No two snowflakes are alike. No two kids learn in the same way. Get to them differently through technology.
Diversity for all learners. Motivation and anyone can do it! Let's start with the kids. They are the ones who will move us along. We must stay with them or ahead of them, or we will not become natives, ever. There is so much out there to expose them to and we are not. Let's do it through fun educational learning, folding in their interests.

It's no surprise that gaming is popular with kids. But creation and design? Yep - unsung favorites. Thirty one percent of technology ideas proposed by children were a tool or platform for creating something (a Web site, a game, a video to be shared, a physical object, etc.).
"Artistic creation and design were common underlying principles for a large subset of the kids' technology concepts, with truly incredible diversity across disciplines. Kids wanted to be 3D game designers, Web designers, fashion designers, landscape designers, industrial designers, musicians, 'traditional' artists - and then, of course, the study itself was an exercise in imaginative creation," said Reinis.

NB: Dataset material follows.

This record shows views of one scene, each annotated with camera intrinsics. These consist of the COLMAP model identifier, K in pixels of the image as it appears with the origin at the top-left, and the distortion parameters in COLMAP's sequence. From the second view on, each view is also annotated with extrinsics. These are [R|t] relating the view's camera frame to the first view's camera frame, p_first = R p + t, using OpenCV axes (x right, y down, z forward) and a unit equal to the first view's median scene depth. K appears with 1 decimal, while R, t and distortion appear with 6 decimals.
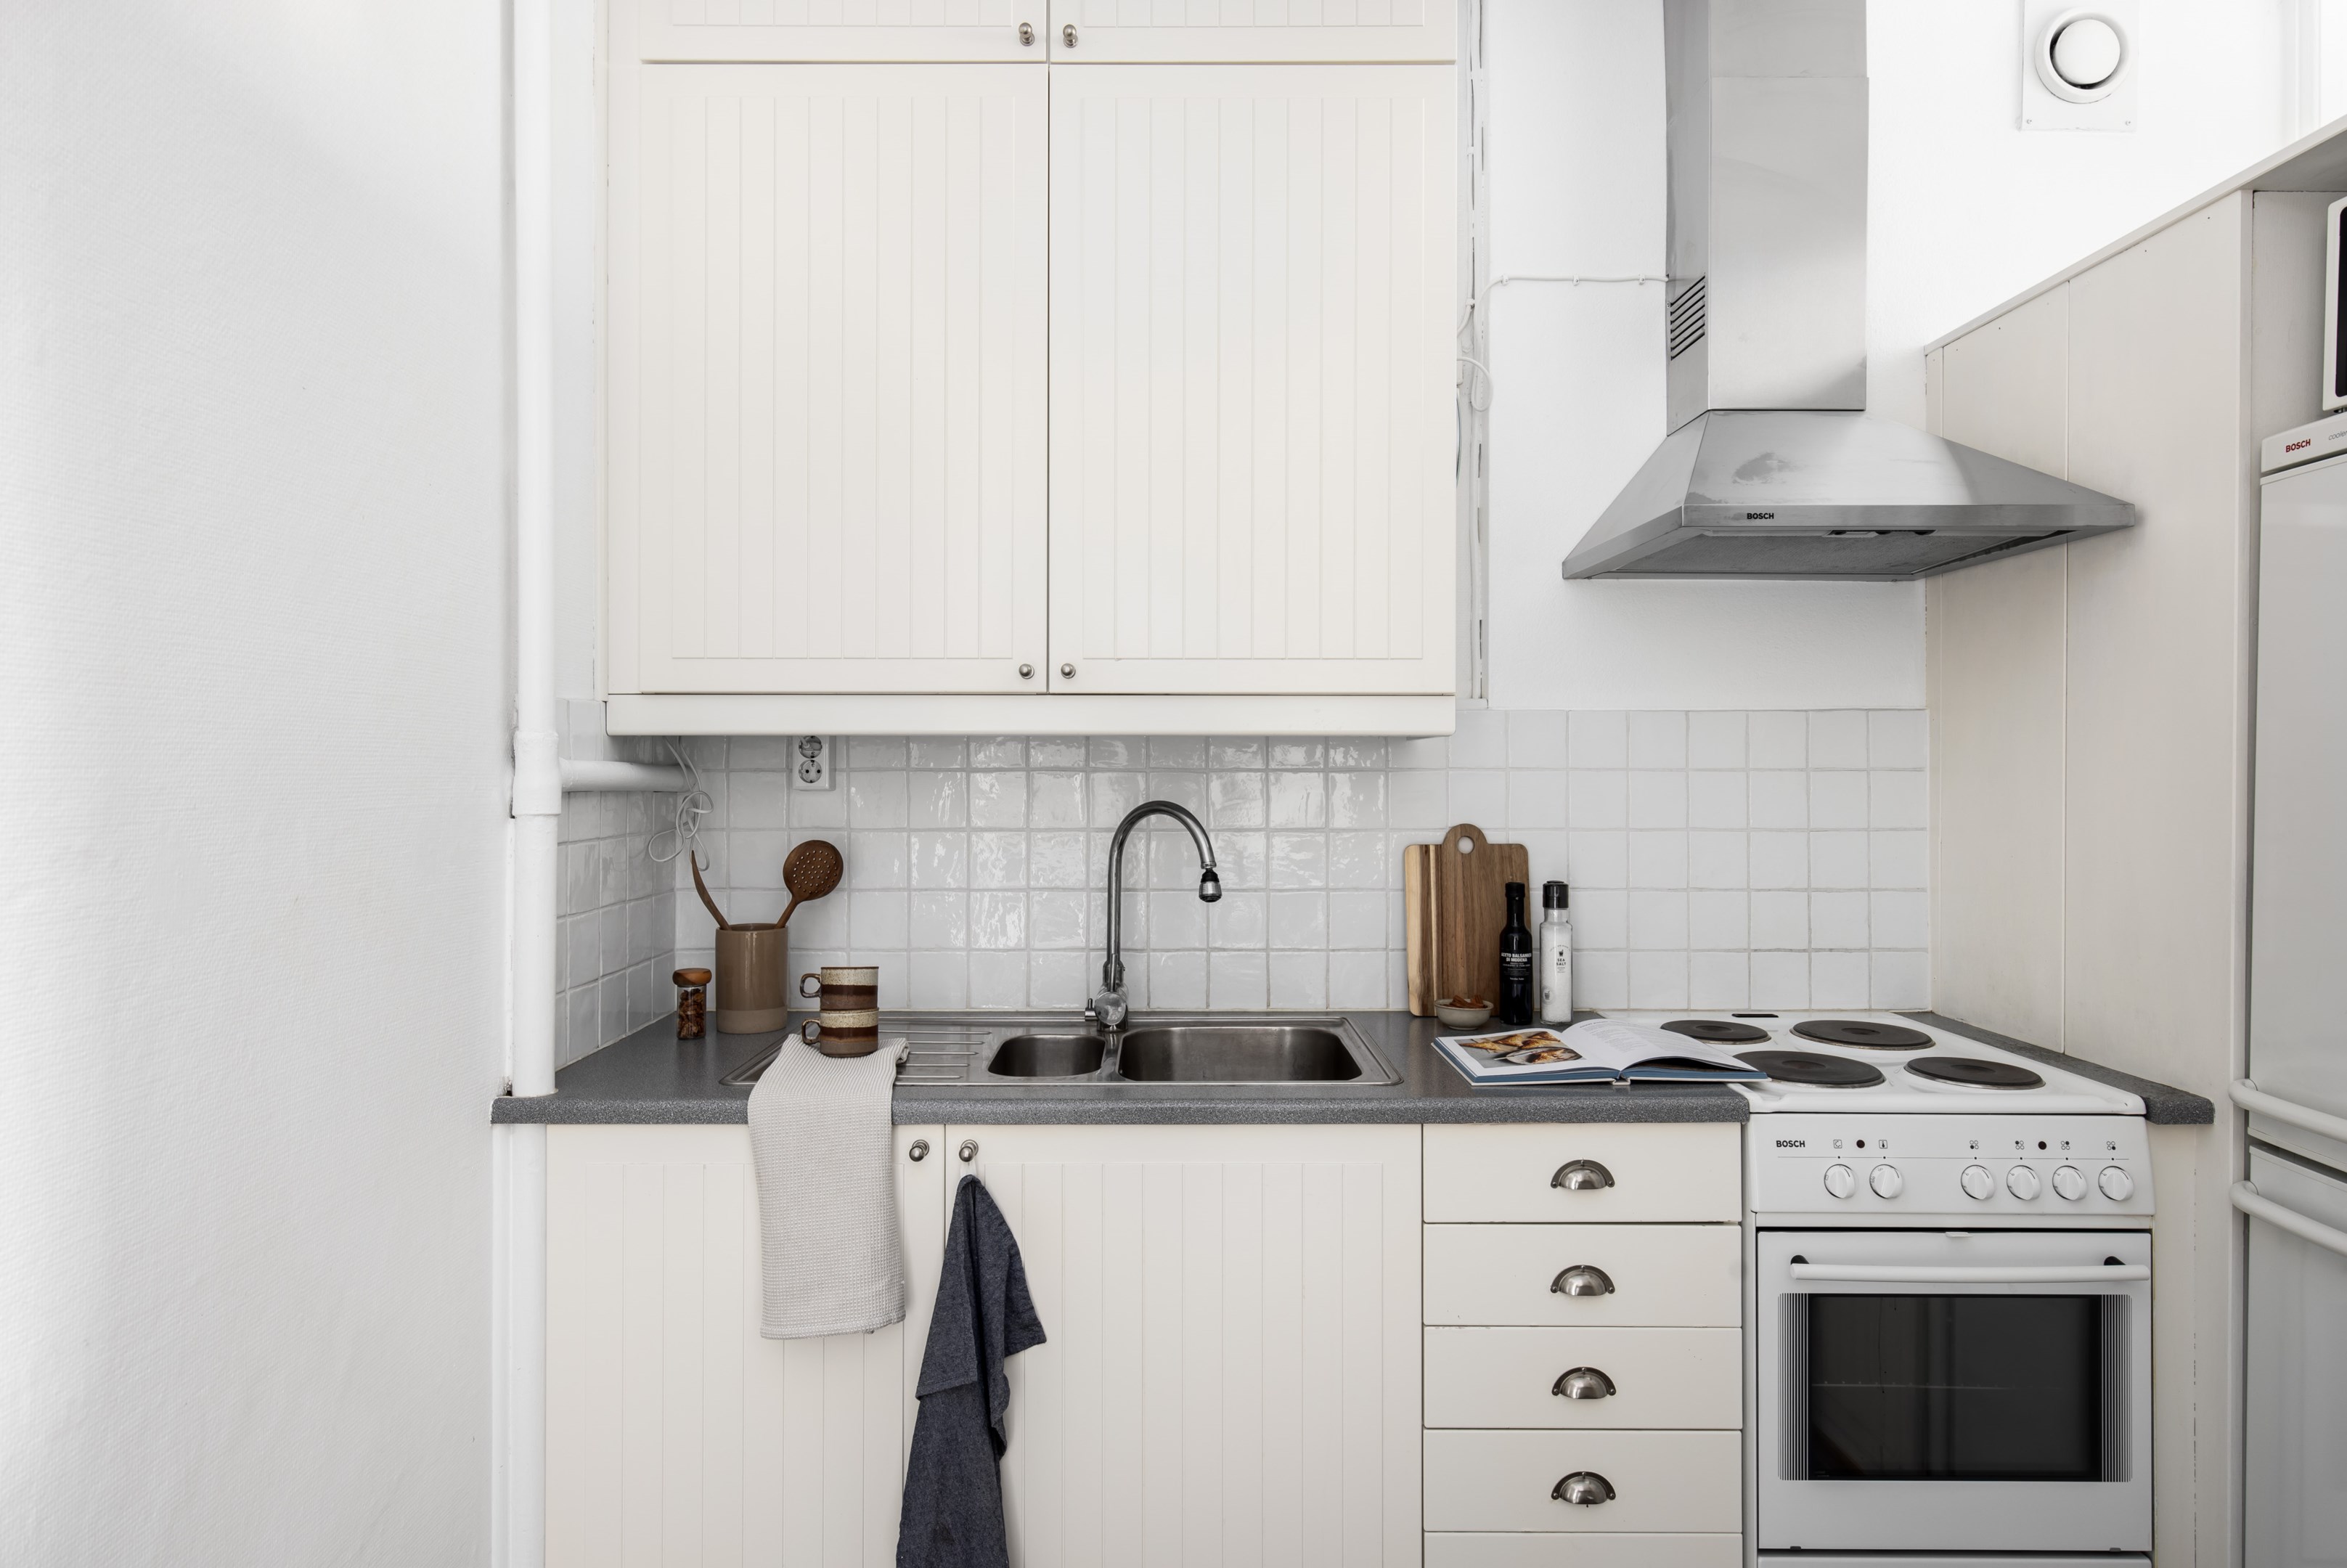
lens RADIAL K [[1306.2, 0, 1172.3], [0, 1306.2, 767.5], [0, 0, 1]] dist [0.006824, -0.003040]
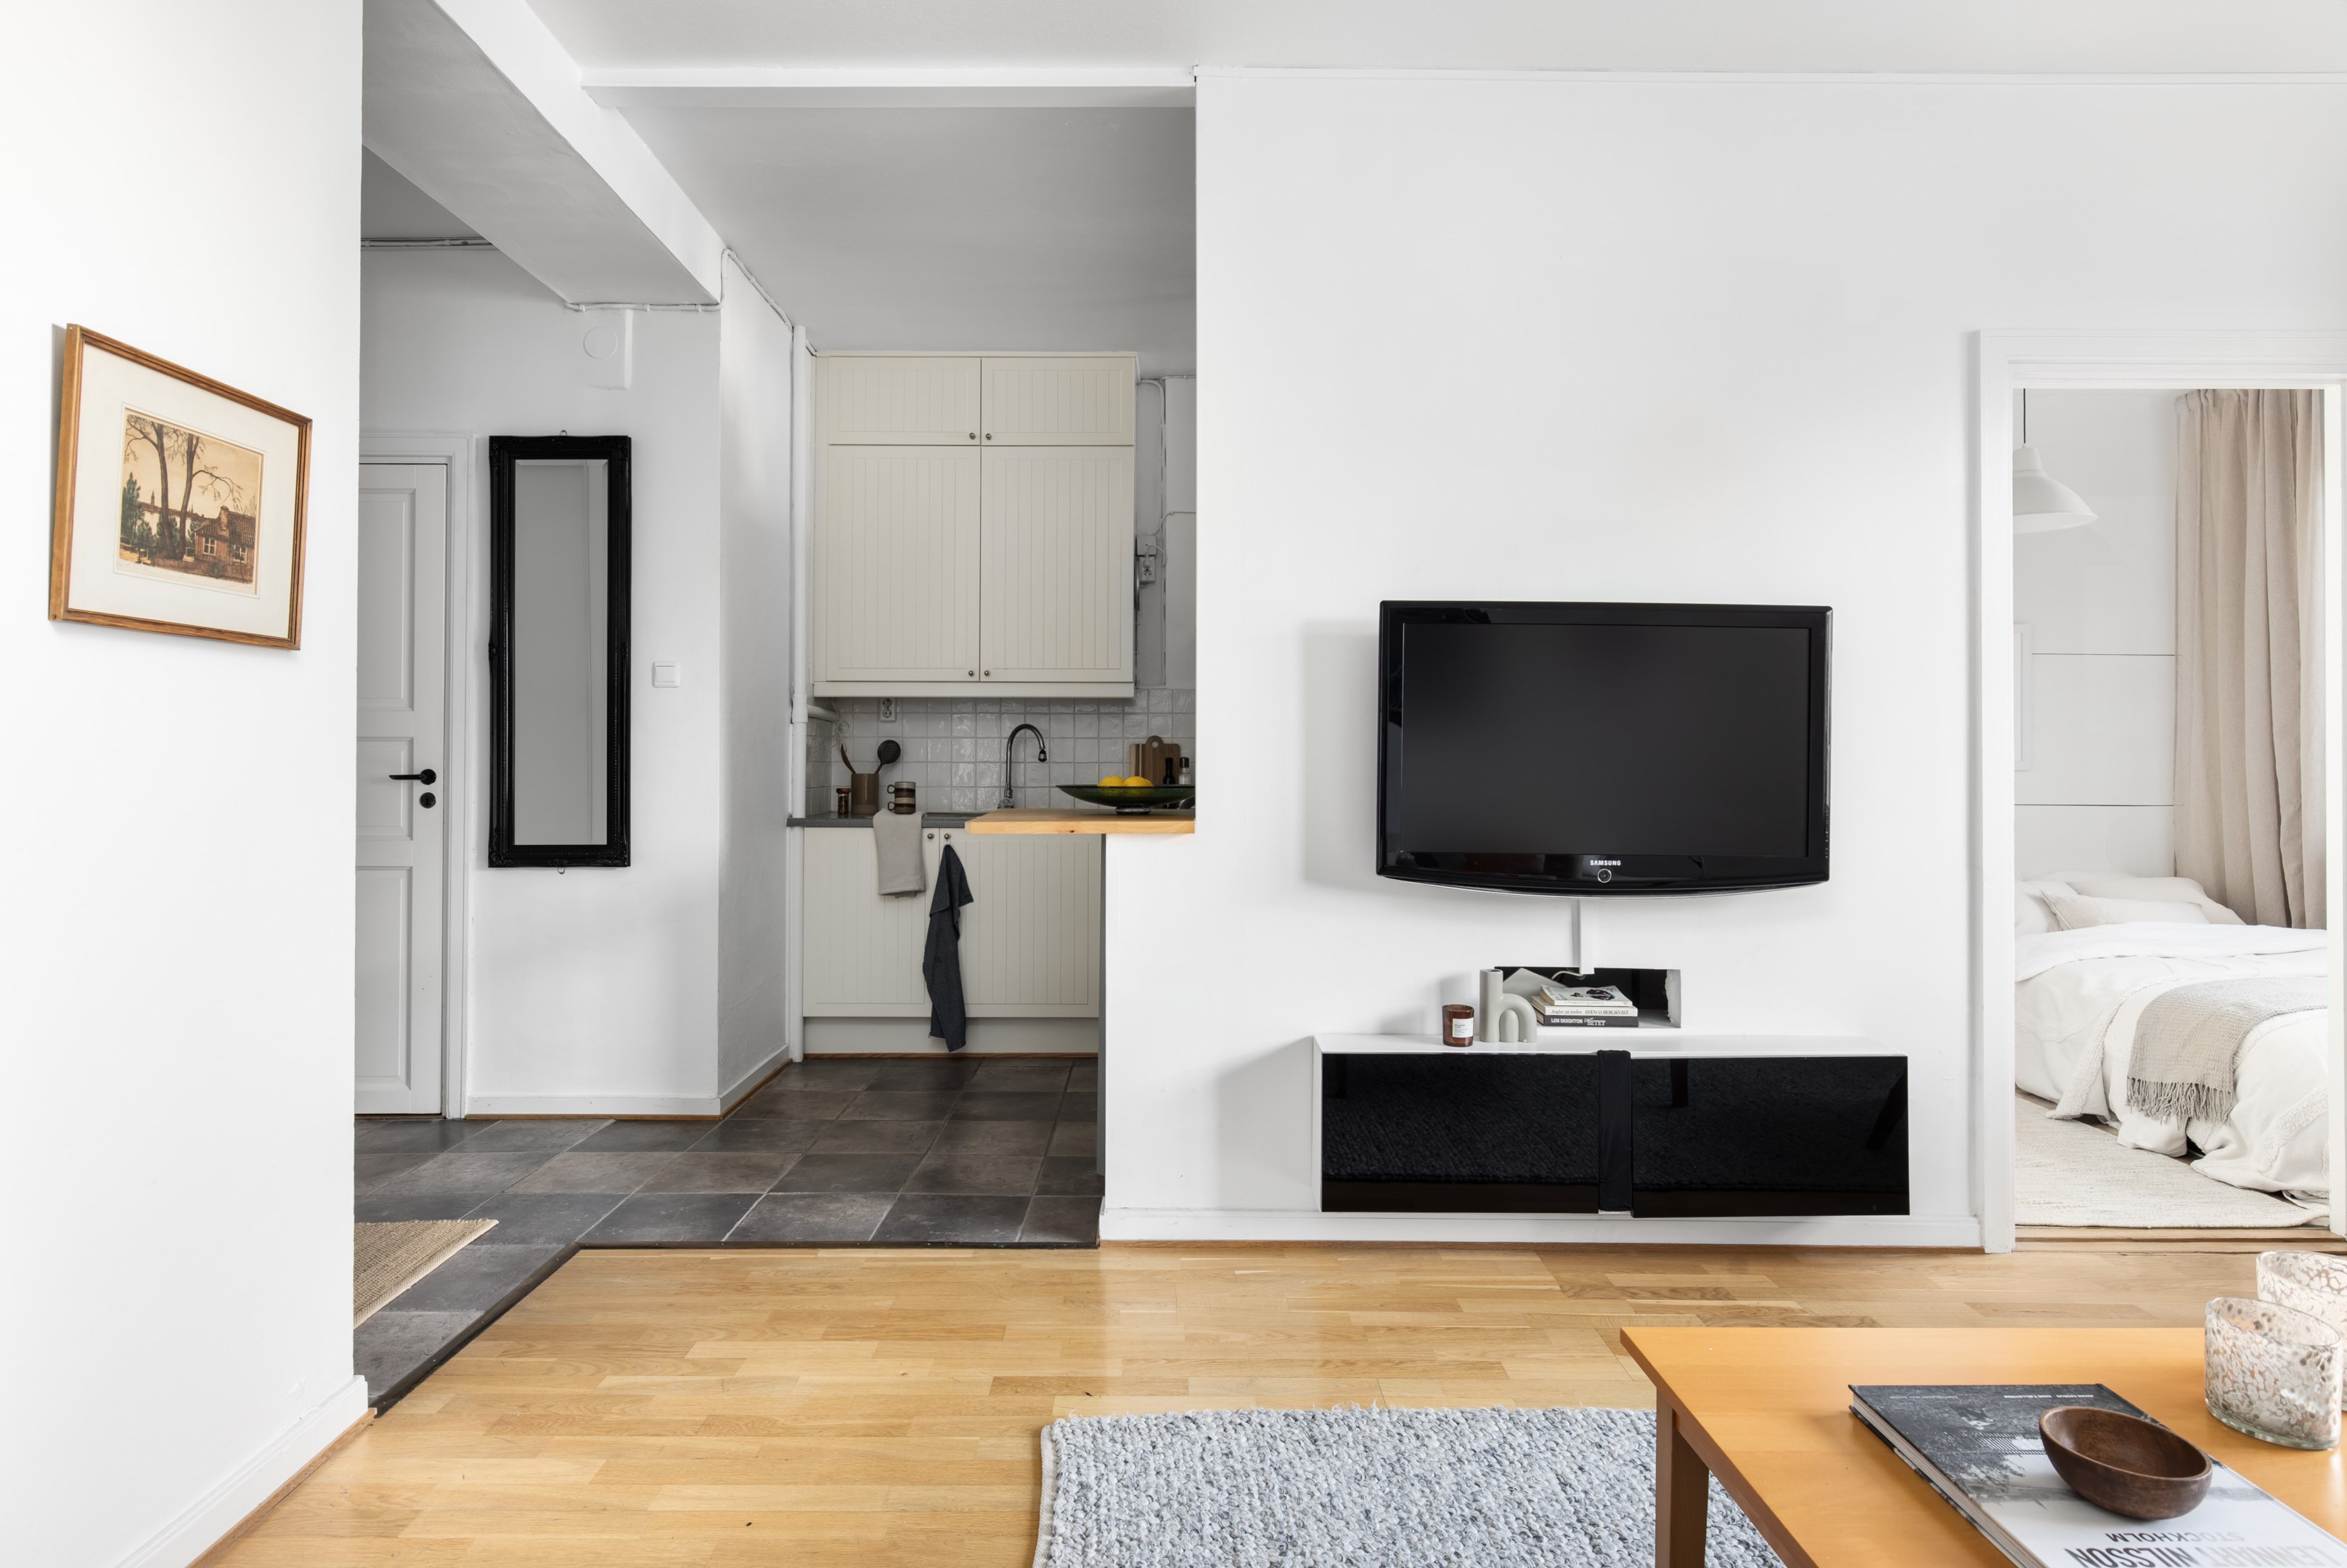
lens RADIAL K [[1265.3, 0, 1185.7], [0, 1265.3, 739.9], [0, 0, 1]] dist [-0.003635, 0.001070]
pose [[0.999975, 0.001159, 0.006940, 0.316641], [-0.001055, 0.999888, -0.014923, 0.102659], [-0.006957, 0.014915, 0.999865, -1.628121]]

"I'd like to paint and draw right on the computer screen and have it show up." - Abby*, Age 8

"I'd like to make up my own video game." - Zack, Age 8
"I'd like computer games to learn about fashion designing." - Klara, Age 11
Per usual, MIT's Media Lab is doing great things. This time, it's providing the tech infrastructure to help kids create. It devised a simple language called Scratch that kids aged 8 and older can use to make interactive animations, annotated stories, games, music and art. Through an external sensor kit, media created using Scratch can interact with everyday objects such as pencils or water.
This study suggests there's more opportunities to build and extend environments like Scratch (especially ones that are conversant with the physical world) as children's offerings. (And, of course, when given these types of generative tools for ideation purposes, kids can contribute real value to innovation processes.)
Interestingly, kids' drive to create - and the expectation that technology will assist creative expression - was highly under-acknowledged by parents. When asked to parents outright what their children's favorite computer activities were, only 7% chose some form of creation or design as an option while, not surprisingly, 70% selected gaming. By contrast, children's own inventions revealed artistic design as a close second to gaming.

Selection of themes coded in children's drawings (n=126)
The Social World is Growing - and Shrinking?
Social networking was especially popular amongst 10- to 12-year-olds, who contributed 56% of all socially-enabling innovations. What's more, some participants expressed a desire to expand their social spheres beyond family and friends; they wanted to meet children in far-distant locales (e.g. remotely through immersive "chat" environments).
"I want to video kids on the other side of the world using a different kind of language." - Emma, Age 7
"Continuous connectivity to people and information via the Web is the norm for many kids today, and it seems to be making them feel more capable and independent - making life opportunities feel closer at hand," said Reinis. They can look up any piece of information on Wikipedia in real-time, they can self-learn with sophisticated, interactive games, and they can even video chat international language partners on Skype for free - and many of them want to do these things.
"We see this drive to experience the world at large and the drive to express oneself in it as symptoms of a much larger phenomenon - a special brand of confidence - which we're calling 'digital optimism'," she continued. For kids today, the world, ironically, feels smaller and more accessible - just as their awareness of its size, diversity, and possibility is increasing.